Laut dem New Yorker Department of Financial Services hat der Bundesstaat einen neuen regulatorischen Rahmen für Stablecoins vorgeschlagen, der darauf abzielt, sein bestehendes Aufsichtssystem mit dem föderalen GENIUS Act in Einklang zu bringen. Der Rahmen erweitert die Anforderungen um Begrenzungen für die Reservekonzentration bei einzelnen Verwahrern (Single-Custodian), verbesserte Standards für das Risikomanagement, interne Audit-Systeme, Protokolle zur Informationssicherheit sowie Anforderungen an das Governance von Dienstleistern. Die amtierende Superintendent Kaitlin Asrow sagte, dass New Yorks bestehende Regeln „New Yorker geschützt und einen stabilen Markt ermöglicht“ hätten, wobei die Bestimmungen des GENIUS Act die des DFS-Rahmens spiegeln.
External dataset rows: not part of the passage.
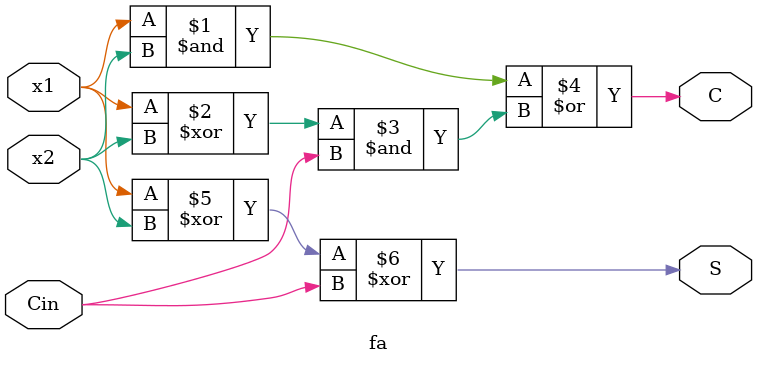
<source format=sv>
module fa(

	input wire Cin, 
	input wire x1,
	input wire x2,

	output wire S,
	output wire C );

	assign{C} = (x1 & x2) | ((x1 ^ x2) & Cin);
	assign{S} = (x1 ^ x2) ^ Cin;

endmodule

</source>
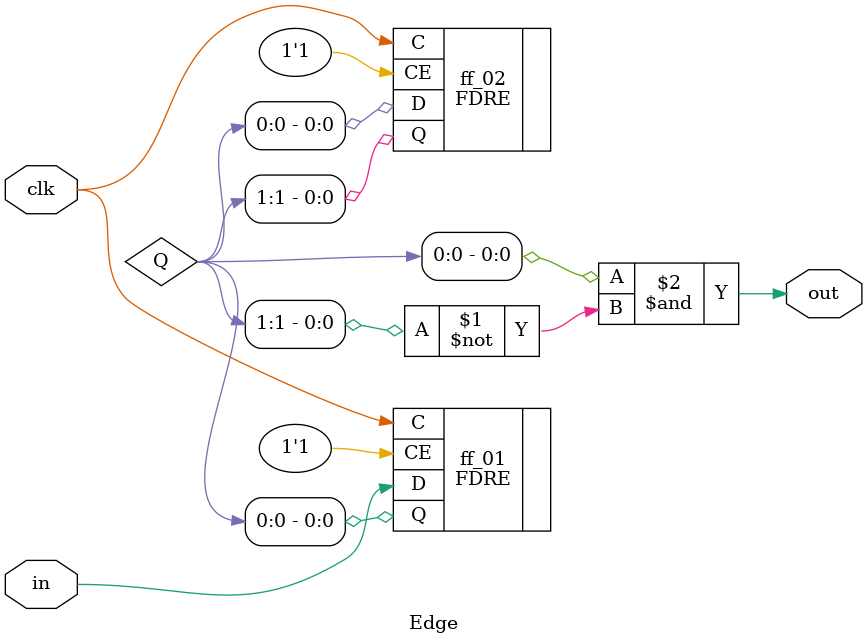
<source format=v>
`timescale 1ns / 1ps


module Edge(
    input clk,
    input in,
    output out
    );
    
    wire [1:0] Q;
    FDRE #(.INIT(1'b0)) ff_01 (.C(clk), .CE(1'b1), .D(in), .Q(Q[0]));
    FDRE #(.INIT(1'b0)) ff_02 (.C(clk), .CE(1'b1), .D(Q[0]), .Q(Q[1]));
    assign out = Q[0] & ~Q[1];
endmodule


</source>
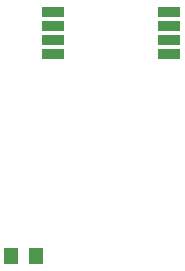
<source format=gbr>
G04 EAGLE Gerber RS-274X export*
G75*
%MOMM*%
%FSLAX34Y34*%
%LPD*%
%INSolderpaste Top*%
%IPPOS*%
%AMOC8*
5,1,8,0,0,1.08239X$1,22.5*%
G01*
%ADD10R,1.200000X1.400000*%
%ADD11R,1.930400X0.965200*%


D10*
X220154Y105500D03*
X199646Y105500D03*
D11*
X235200Y312600D03*
X235200Y300600D03*
X235200Y288600D03*
X235200Y276600D03*
X333200Y312600D03*
X333200Y300600D03*
X333200Y288600D03*
X333200Y276600D03*
M02*

</source>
Der Vorschlag spiegelt den breiteren Wettbewerb zwischen Regulierern wider, da Stablecoins – mittlerweile über 250 Milliarden US-Dollar im globalen Umlauf – zunehmend als zentrale Finanzinfrastruktur fungieren, unter anderem im Krypto-Handel, bei Zahlungen, grenzüberschreitenden Überweisungen, in DeFi sowie in Treasury-Märkten. Der Rahmen sieht außerdem eine einjährige Übergangsphase für bestehende in New York lizenzierte Emittenten vor, sobald die Bundesgesetzgebung in Kraft tritt.